Whispers in Darkness, which contains my story, “The Dreams in the Laundromat,” has received some really nice reviews! Two of them mention my work specifically, and I’m going to quote them here.
Amanda Gannon of Adventurotica described Whispers in Darkness as “a rock-solid anthology,” and has written an in-depth review. Here’s what she said about my story:
No description of this story’s particulars can convey its appeal. It is definitely the odd story out; it’s a college story, and the setting and voice are more frankly modern than any of the others. It’s also a sweet story, not horrific at all. And it’s extremely hot.
It’s a beautiful exploration of the vulnerability of revealing yourself to another person – how we are all to some degree alien to ourselves and each other. It’s odd that a Lovecraftian erotica story should be touching, but it really was; terrible secrets, if shared, can lead to great intimacy. And, apparently, mind-blowing tentacle sex. The attention to detail in the sex scene is first-rate. It feels real, and if it doesn’t make you at least a little envious, I will mail you a dollar.
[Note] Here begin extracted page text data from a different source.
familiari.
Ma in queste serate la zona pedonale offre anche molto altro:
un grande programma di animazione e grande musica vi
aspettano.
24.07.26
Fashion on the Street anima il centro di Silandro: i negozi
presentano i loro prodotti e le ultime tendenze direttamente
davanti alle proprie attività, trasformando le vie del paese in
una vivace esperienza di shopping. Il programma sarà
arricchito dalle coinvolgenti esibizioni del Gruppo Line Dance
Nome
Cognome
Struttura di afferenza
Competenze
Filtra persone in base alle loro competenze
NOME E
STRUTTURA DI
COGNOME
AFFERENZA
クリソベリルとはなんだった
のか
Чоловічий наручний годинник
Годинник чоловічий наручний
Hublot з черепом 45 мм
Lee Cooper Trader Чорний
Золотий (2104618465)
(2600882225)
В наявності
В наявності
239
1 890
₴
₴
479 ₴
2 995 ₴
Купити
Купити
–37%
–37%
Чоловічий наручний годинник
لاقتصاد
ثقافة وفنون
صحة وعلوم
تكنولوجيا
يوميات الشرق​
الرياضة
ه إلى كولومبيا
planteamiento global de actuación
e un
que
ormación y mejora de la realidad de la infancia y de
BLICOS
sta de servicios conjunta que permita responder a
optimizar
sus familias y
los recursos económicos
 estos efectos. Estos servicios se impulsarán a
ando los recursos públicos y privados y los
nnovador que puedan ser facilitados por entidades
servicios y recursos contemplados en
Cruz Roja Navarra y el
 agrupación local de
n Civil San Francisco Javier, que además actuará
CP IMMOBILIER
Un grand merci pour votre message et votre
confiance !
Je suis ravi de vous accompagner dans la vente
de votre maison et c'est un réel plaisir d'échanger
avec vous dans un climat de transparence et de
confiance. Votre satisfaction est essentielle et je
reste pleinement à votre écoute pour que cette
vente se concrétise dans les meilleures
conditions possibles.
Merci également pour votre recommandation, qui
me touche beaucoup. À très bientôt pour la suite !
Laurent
The author took a risk submitting a story that is not meant to be horrifying, and the editor took a chance including it. I am so glad they did, and enjoyed the pleasant surprise.
AncientHistory at Yog-Sothoth also wrote a review, saying of my story:
Short but brilliant, set in the modern day and reads like National Lampoon’s sequel to The Dreams in the Witch House. Actually, this is probably the only story of the bunch I would love to see a sequel to, since the eponymous Laundromat is never visited directly in the story. Reeve’s dialogue and college-think is clever and fun to read, and refreshingly honest for the brand of horny college student we all wish we’d run into. The phrase “Arkham-bad” has now entered my personal lexicon.
One of the other authors in the anthology, Annabeth Leong, described “The Dreams in the Laundromat” as “the sweetest, most romantic tentacle sex story I’ve ever read.” (She includes a nice, lengthy excerpt from her story, “The Artist’s Retreat,” in that post which is well worth checking out, by the way – I love the way she echoes Lovecraft’s writing style, and you can see a lot of that in the segment she’s chosen.)
I’m glad to see that what I was aiming at with “The Dreams in the Laundromat” – weird, sexy, sweet (and more than a little goofy) – seems to have hit the mark with more than one reader. And I’m not gonna lie…the idea of writing a continuation of “The Dreams in the Laundromat” has occurred to me. We’ll see!